アルノー・モルテは、1990年代から父ドゥニのもとで畑と醸造に深く関わり、2006年以降はドメーヌの運営を全面的に担っています。父の時代に確立された低収量、厳格な選果、果実の密度を重視する考え方を基盤としつつ、過度な抽出や樽の主張を抑え、より透明感と均衡を意識した方向へとスタイルを整理してきました。
所有畑はジュヴレ・シャンベルタン村を中核に、村名クラスからプルミエ・クリュ、グラン・クリュまでを含みます。グラン・クリュでは**マジ・シャンベルタン、シャルム・シャンベルタン**などを、プルミエ・クリュでは**ラヴォー・サン・ジャック、クロ・プリウール、コンボット**など、村の性格を理解するうえで重要な区画を手がけています。いずれも小区画で、立地や土壌条件の違いが明確な畑です。

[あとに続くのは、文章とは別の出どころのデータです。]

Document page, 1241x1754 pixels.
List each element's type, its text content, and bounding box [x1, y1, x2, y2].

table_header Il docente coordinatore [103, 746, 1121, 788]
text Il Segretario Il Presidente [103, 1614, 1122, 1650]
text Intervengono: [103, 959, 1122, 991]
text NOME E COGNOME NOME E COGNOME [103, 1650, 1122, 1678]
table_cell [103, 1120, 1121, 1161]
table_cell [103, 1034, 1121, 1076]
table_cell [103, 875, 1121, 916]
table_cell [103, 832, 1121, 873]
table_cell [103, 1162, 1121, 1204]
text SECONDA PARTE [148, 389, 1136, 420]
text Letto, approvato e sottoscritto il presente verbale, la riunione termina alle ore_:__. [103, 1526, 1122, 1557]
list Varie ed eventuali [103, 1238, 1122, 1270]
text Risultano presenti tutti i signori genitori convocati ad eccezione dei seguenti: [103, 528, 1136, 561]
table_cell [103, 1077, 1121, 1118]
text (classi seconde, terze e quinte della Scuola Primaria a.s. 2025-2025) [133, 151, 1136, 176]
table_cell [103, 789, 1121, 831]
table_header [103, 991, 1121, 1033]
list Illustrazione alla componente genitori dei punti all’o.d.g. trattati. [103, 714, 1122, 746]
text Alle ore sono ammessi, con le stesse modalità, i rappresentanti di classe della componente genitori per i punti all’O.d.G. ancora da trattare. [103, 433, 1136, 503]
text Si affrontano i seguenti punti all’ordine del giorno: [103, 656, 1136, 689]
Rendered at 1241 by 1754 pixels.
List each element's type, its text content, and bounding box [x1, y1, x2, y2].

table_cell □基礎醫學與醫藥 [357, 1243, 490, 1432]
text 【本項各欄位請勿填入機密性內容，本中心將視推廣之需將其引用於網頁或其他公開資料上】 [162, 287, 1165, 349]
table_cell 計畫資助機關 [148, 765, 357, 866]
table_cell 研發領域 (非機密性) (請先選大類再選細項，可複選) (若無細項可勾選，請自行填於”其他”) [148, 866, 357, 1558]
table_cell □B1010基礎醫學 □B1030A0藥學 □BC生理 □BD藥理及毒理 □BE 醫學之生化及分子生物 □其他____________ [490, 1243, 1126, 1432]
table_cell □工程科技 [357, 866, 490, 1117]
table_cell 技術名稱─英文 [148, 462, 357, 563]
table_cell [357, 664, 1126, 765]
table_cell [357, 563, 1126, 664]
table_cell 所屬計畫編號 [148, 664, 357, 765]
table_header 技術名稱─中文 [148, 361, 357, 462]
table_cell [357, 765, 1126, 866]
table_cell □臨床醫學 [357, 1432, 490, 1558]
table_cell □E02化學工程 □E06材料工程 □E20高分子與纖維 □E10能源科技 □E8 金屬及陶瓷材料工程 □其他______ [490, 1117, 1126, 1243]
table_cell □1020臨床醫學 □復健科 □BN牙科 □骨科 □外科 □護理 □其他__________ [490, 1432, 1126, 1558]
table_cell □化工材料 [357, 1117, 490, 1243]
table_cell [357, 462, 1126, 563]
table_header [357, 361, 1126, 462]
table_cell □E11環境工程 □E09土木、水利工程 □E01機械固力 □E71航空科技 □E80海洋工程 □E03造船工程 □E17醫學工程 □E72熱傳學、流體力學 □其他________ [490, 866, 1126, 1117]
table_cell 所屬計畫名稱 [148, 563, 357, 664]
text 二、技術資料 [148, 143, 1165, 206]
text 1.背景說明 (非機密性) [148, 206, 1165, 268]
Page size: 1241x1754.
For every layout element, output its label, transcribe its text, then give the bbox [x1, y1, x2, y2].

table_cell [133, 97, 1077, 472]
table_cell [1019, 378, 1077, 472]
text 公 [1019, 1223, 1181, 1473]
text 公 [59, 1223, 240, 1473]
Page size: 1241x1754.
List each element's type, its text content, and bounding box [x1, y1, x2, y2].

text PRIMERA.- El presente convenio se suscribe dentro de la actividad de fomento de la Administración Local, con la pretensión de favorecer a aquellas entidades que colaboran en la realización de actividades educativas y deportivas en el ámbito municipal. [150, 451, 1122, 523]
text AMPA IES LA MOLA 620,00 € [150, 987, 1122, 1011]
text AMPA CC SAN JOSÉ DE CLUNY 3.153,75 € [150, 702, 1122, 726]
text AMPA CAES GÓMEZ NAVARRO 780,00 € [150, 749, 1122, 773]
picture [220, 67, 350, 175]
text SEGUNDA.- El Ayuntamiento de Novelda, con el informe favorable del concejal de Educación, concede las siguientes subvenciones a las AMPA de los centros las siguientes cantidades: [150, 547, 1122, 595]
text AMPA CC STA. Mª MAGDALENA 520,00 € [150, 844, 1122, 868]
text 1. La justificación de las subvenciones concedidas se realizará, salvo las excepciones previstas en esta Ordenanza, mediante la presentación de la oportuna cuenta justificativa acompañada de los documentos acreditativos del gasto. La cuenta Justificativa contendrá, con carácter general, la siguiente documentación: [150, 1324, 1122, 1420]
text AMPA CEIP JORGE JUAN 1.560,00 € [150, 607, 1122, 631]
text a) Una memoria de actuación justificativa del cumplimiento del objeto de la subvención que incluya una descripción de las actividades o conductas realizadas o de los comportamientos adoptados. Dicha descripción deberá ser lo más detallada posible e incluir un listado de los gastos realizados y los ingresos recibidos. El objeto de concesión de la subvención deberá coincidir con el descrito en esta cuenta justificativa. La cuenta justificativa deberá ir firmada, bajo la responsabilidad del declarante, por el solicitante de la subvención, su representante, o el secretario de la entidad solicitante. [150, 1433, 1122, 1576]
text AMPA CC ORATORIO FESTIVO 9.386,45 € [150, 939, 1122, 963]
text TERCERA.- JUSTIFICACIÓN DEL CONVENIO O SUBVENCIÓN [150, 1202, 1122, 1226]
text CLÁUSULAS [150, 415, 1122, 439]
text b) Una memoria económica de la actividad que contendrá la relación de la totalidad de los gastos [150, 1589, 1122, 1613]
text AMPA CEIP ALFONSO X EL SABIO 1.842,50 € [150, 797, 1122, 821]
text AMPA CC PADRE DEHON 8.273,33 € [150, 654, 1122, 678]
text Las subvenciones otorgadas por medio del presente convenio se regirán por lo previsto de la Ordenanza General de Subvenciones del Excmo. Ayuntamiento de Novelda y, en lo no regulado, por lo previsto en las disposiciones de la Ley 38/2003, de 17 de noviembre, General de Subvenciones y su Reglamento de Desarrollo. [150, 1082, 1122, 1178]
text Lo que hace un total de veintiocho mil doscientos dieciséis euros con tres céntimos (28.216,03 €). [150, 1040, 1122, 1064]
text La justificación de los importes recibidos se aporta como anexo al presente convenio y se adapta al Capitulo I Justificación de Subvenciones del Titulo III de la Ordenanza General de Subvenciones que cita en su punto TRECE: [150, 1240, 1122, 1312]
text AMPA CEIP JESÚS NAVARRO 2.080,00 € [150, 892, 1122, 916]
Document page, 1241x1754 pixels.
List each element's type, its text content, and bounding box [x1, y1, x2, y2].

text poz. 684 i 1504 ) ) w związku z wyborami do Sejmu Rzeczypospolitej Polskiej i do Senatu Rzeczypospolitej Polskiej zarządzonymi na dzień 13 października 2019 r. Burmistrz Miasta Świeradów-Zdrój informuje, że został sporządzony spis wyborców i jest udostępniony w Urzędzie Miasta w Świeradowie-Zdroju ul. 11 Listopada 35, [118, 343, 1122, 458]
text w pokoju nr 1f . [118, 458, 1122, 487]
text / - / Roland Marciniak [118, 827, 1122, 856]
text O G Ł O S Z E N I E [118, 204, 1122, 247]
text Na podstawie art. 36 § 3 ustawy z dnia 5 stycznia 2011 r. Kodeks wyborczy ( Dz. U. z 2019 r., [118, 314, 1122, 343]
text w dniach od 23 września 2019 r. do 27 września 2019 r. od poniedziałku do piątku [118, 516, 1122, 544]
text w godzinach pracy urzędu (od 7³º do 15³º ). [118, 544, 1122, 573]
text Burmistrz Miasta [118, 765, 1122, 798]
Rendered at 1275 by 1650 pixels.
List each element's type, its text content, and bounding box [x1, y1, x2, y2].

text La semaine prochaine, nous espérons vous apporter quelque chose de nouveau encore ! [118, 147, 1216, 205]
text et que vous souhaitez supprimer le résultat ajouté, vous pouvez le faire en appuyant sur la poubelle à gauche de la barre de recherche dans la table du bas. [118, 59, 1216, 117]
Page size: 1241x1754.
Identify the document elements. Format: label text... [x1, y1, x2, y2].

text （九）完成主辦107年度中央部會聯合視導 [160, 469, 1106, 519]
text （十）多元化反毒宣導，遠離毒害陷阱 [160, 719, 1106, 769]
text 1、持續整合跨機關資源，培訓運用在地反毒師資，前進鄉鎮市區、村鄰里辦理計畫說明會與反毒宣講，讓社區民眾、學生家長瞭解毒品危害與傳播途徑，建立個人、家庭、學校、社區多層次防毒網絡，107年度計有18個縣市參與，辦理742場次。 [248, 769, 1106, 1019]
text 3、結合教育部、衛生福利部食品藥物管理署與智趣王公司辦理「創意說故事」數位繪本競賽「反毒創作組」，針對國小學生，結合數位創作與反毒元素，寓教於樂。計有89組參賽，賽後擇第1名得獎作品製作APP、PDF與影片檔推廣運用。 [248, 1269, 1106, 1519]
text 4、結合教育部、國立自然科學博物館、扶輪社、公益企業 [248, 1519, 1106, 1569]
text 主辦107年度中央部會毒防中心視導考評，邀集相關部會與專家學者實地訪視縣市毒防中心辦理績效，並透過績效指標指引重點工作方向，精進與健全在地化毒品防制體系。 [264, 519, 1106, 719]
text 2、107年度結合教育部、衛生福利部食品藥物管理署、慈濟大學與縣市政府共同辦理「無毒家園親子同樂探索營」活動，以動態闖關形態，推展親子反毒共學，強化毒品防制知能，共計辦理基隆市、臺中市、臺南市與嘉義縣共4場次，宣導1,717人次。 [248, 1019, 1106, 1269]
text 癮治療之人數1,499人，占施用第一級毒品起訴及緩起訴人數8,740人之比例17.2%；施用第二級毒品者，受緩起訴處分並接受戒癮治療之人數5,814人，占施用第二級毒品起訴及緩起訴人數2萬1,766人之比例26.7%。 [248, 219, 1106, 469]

栽培においては、畑ごとの条件を細かく把握し、収量を抑えた管理が徹底されています。化学的な操作に過度に依存せず、ブドウ樹の健全性と成熟度を最優先とする姿勢が一貫しています。年ごとの気候条件は均質化されることなく、そのままワインの性格として反映されます。
醸造では、抽出を穏やかに行い、タンニンの量よりも質感と全体の調和が重視されています。新樽は使用されますが、その比率は父の時代より抑えられ、装飾的な樽香が前面に出ることはありません。果実、酸、ミネラルが分離せず、引き締まった構造の中で統合される設計です。ワインは若い段階では緊張感を備え、熟成によって次第に層の厚みと奥行きが現れていきます。
スタイルとしては、ジュヴレ・シャンベルタンらしい骨格と力感を保持しながらも、過度な重厚さには寄りません。畑ごとの差異は整理された形で示され、即時的な派手さよりも、時間の経過によって理解が深まるタイプといえます。
総じて、アルノー・モルテは、父ドゥニ・モルテが築いた基盤を尊重しつつ、**透明感と精度を高めることでジュヴレ・シャンベルタンの表現を現代的に更新してきた生産者**です。世代交代を経ても一貫性を保ち、同村を代表する存在として安定した評価を維持しています。